Raymond Group – Modelling monogenic human skin diseases

EBS research

EBS patients suffer from skin fragility due to impaired resistance to mechanical stress, resulting in painful, lifelong blisters from birth.

Our research focuses on mutations in KLHL24, recently identified as a cause of EBS. Unlike most EBS-associated mutations that affect structural proteins, KLHL24 encodes a protein involved in the ubiquitin-proteasome system, which regulates protein degradation. The mutated KLHL24 protein is thought to be more stable, suggesting that excessive degradation of its targeted substrates underlies disease development. Clinically, KLHL24-related EBS presents with denuded skin at birth, burn-like scars, skin atrophy, and nail defects. Patients also face a high risk of developing life-threatening dilated cardiomyopathy. The underlying disease mechanisms remain poorly understood, and identifying KLHL24 targets in affected tissues is essential for developing targeted therapies. 

We generated hiPSCs from four patients with KLHL24 mutations and used gene editing to create isogenic corrected lines (Ramovs et al., 2021; Pachis, Ramovs et al., 2024). While 2D cultures of patient-derived keratinocytes and fibroblasts show minimal defects, 3D SOs recapitulate key clinical features. Given the cardiac risk, we are extending our research to identify relevant targets in the heart.  

XPA research

XP patients experience severe photosensitivity and a significantly increased risk of developing skin cancers due to UV light exposure. Mutations in the XPA gene impair the Nucleotide Excision Repair pathway, resulting in an inability to repair bulky DNA lesions, particularly those caused by to UV radiation or chemotherapeutic agents such as cisplatin. Currently, there is no curative treatment for XPA, and patients must maintain strict sun protection. Additionally, they face a high risk of neurodegeneration. 
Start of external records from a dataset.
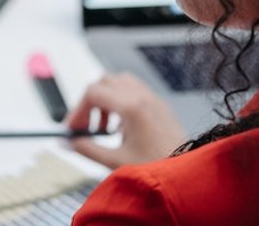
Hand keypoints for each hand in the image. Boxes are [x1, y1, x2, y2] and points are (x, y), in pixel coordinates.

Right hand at [66, 72, 185, 169]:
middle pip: (104, 82)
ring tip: (106, 124)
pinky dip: (122, 100)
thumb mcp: (116, 161)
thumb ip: (87, 149)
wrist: (190, 177)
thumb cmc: (158, 168)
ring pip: (120, 82)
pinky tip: (123, 125)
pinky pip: (135, 90)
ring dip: (107, 98)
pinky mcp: (161, 106)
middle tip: (86, 125)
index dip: (78, 110)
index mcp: (131, 107)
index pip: (93, 93)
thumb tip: (68, 142)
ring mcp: (154, 100)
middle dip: (90, 102)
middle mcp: (143, 98)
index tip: (73, 128)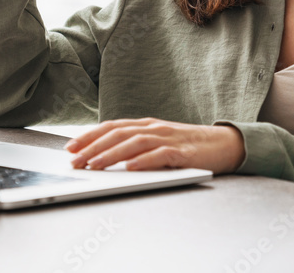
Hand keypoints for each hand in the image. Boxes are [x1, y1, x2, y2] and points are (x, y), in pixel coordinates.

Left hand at [64, 118, 244, 174]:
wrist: (224, 145)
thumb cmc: (187, 147)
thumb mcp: (157, 143)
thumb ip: (135, 146)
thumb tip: (102, 157)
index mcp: (146, 125)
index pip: (111, 127)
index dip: (89, 135)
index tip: (70, 147)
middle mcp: (154, 128)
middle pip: (118, 134)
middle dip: (93, 147)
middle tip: (74, 161)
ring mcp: (168, 138)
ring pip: (134, 144)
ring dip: (111, 155)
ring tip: (94, 166)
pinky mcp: (183, 153)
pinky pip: (160, 156)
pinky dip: (143, 161)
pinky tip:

We have developed a high-throughput screening (HTS) assay to identify compounds that may prevent the cutaneous and neurodegenerative manifestations of XPA. This effort follows a drug repurposing approach. In parallel, we are developing a preclinical model of solar UVB-induced photodamage using 3D SOs both with and without XPA mutations (Widyastuti et al., 2024). This model will be used to evaluate the efficacy of compounds identified through the HTS.  

Epidermal stress research

We are studying a genetic mouse model in which epidermal stress—characterized by altered protein turnover—induces chronic inflammation, leading to epidermal hyperplasia, dermal infiltration of immune cells, and lymphatic vessel enlargement. This model recapitulates a disease condition resembling atopic dermatitis. Our aim is to decipher how protein stress in the epidermis influences skin immunity and to assess the relevance of this mechanism to various non-inherited immune-mediated skin diseases.